よき「コージロヤン」でありたい
(2005.12.10)
10年ほどまえ、「(光治良先生の)弟子として〜〜したい」―― そう私信のなかで述べられた方がありました。
私はなにやら眩(まば)ゆい感じがしたことをおぼえています。ああ、そんなに光治良先生のちかくにおられるのだなぁ、と。
そこで、私は?―― と考えると、光治良先生なんて、遠い、とおい存在のように感じていました。それは基本的にいまでもかわっていません。
しかし、ちかごろ、自分は「どう生きたいのか?」と考えたとき、「よきコージロヤンでありたい」という言葉に収束していくかな、と思うようになりました。
英語で人をあらわす接尾辞に【-er】【-or】【-ist】【-ian】などがあります。
それぞれ teacher (教師), runner (走者)、actor (俳優), advisor
(助言者)、scientist (科学者), pianist (ピアノ奏者)、musician (音楽家), Christian (キリスト教徒)
など。
シャーロック・ホームズのファンを総称してシャーロキアン(Sherlockian)というのもあります。本国のイギリスではホームジアン(Holmesian)というそうですが、世界には数百の同好の会があるといわれます。
そういえば、ドラエモニアンというのもありましたねえ。(2005.12.15
追加)
なら、光治良先生のファンをコージロヤン(Kojiroian)とよんでみようかと。そして、私は、できれば「よきコージロヤンでありたい」なあ、と。
ちなみに、ユング派の心理学者をユンギャン(Jungian)といいますが、これにならってコージロヤンを「芹沢光治良派」なんて日本語にすると、かなり首をかしげたくなるようなニュアンスをおびてきますが、
河合隼雄氏のユンギャンの定義は、私にとっては傾聴にあたいするものです。文中、ユングもしくは明恵(みょうえ:鎌倉初期の僧)を芹沢光治良と読みかえれば、個人的には、成る程、なるほど、と思えてきます。

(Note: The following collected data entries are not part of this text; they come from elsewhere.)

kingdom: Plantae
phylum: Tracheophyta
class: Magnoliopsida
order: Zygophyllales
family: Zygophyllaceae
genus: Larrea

(以下、河合隼雄『ユング心理学と仏教』(岩波書店 1995年)p59 より引用)
ユング派とは何か
私はユング派であるということは、C・G・ユングがかつて行なったように、自分の無意識から産出されてくる内容を慎重かつ良心的に観察し、それを基にして自分の生き方を決定し、個性化の道を歩もうとする、そして、そのために必要な基本的方法や知識を身につけている者、と考えています。
(中略)
以上のように考えると、私はユング派に属すると言えます。もし、C・G・ユングの述べたことをすべて正しいとして、それに全面的に従うのがユング派と考える人がいたら、私はユング派ではないでしょう。もしまた、個性化の道を歩むのがユング派なのだから、自分の道を歩もうとする限りどんなことをしていてもユング派である、という人があれば、それはあまりにも安易すぎると私は考えます。自分の独善性や安易さを防ぐため、自分の信じる方法や考えを全面的にぶっつけて検証する相手として、C・G・ユングを選び、そのことに積極的意義を見出す、というのがユング派であります。それに意義を見出せなくなればユング派であることをやめればよい、と私は考えています。ユング派であるとは、ユングにすべて従うと言うのではなく、すべてユングと対決し対比することに積極的意義を認めることだと思います。
(中略)
個性化という点を強調するならば、別にユング派、フロイト派などと言わず自分の道を行けばよい、と思われますが、実際的には学派を選択することに肯定的な意味があるのが、人間の個性の面白いところであります。ただ何の枠組もなく個性を伸ばすなどと言っても人間はどうしていいかわからなくなるか、全くの独善に陥ります。そこで何らかの学派を選択することにより、より全面的にコミットすることが出来るし、自分の生き方を照合する枠組をもつことができます。しかし、学派に属することに安易によりかかると、かえってそれが個性化を阻むものになります。あるいは、時に学派の始祖が教祖になり、理論は教義になってしまうのです。このような学派の選択に伴う功罪二面を知っておく必要があります。
(中略)
明恵を心の師と仰ぐと言いましたが、明恵自身は宗派をひらくことには否定的でありました。彼は当時の宗派の組織や教団から逃れようと大変な努力をしています。このことは、私がたとい明恵を師と仰ぐとしても、明恵を尊敬する集団に属しようとすることはできないことを意味しています。明恵にならうなら私は一人でなければなりません。安易に彼の「弟子」になることは許されないのです。